## BEGIN

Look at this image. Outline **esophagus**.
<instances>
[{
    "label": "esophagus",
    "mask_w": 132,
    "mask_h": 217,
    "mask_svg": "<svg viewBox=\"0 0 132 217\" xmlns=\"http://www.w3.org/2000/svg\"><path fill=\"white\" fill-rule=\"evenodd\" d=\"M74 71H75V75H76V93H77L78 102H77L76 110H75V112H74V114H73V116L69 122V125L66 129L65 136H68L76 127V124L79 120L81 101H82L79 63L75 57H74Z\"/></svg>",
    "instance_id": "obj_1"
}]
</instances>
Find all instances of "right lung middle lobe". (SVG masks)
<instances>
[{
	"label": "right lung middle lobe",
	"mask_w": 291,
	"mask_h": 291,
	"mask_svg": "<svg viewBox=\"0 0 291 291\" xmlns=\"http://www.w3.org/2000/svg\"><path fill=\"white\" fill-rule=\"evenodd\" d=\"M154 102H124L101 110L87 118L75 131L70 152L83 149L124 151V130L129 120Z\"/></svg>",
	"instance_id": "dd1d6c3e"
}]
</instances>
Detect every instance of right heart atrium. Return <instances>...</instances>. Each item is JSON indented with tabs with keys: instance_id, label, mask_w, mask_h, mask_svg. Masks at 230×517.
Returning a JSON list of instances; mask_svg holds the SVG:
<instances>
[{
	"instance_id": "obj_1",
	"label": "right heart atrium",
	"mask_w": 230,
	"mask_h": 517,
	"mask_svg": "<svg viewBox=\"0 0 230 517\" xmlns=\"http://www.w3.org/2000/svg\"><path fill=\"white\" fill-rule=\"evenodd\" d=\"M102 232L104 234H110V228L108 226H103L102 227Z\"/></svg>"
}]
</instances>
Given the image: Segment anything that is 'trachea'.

## END

Format all of the data above as a JSON list of strings, with one string for each line and blank lines omitted.

Solution to the exercise
[
  "Look at this image. Outline **esophagus**.",
  "<instances>",
  "[{",
  "    \"label\": \"esophagus\",",
  "    \"mask_w\": 132,",
  "    \"mask_h\": 217,",
  "    \"mask_svg\": \"<svg viewBox=\\\"0 0 132 217\\\" xmlns=\\\"http://www.w3.org/2000/svg\\\"><path fill=\\\"white\\\" fill-rule=\\\"evenodd\\\" d=\\\"M74 71H75V75H76V93H77L78 102H77L76 110H75V112H74V114H73V116L69 122V125L66 129L65 136H68L76 127V124L79 120L81 101H82L79 63L75 57H74Z\\\"/></svg>\",",
  "    \"instance_id\": \"obj_1\"",
  "}]",
  "</instances>",
  "Find all instances of \"right lung middle lobe\". (SVG masks)",
  "<instances>",
  "[{",
  "\t\"label\": \"right lung middle lobe\",",
  "\t\"mask_w\": 291,",
  "\t\"mask_h\": 291,",
  "\t\"mask_svg\": \"<svg viewBox=\\\"0 0 291 291\\\" xmlns=\\\"http://www.w3.org/2000/svg\\\"><path fill=\\\"white\\\" fill-rule=\\\"evenodd\\\" d=\\\"M154 102H124L101 110L87 118L75 131L70 152L83 149L124 151V130L129 120Z\\\"/></svg>\",",
  "\t\"instance_id\": \"dd1d6c3e\"",
  "}]",
  "</instances>",
  "Detect every instance of right heart atrium. Return <instances>...</instances>. Each item is JSON indented with tabs with keys: instance_id, label, mask_w, mask_h, mask_svg. Masks at 230×517.",
  "Returning a JSON list of instances; mask_svg holds the SVG:",
  "<instances>",
  "[{",
  "\t\"instance_id\": \"obj_1\",",
  "\t\"label\": \"right heart atrium\",",
  "\t\"mask_w\": 230,",
  "\t\"mask_h\": 517,",
  "\t\"mask_svg\": \"<svg viewBox=\\\"0 0 230 517\\\" xmlns=\\\"http://www.w3.org/2000/svg\\\"><path fill=\\\"white\\\" fill-rule=\\\"evenodd\\\" d=\\\"M102 232L104 234H110V228L108 226H103L102 227Z\\\"/></svg>\"",
  "}]",
  "</instances>",
  "Given the image: Segment anything that is 'trachea'."
]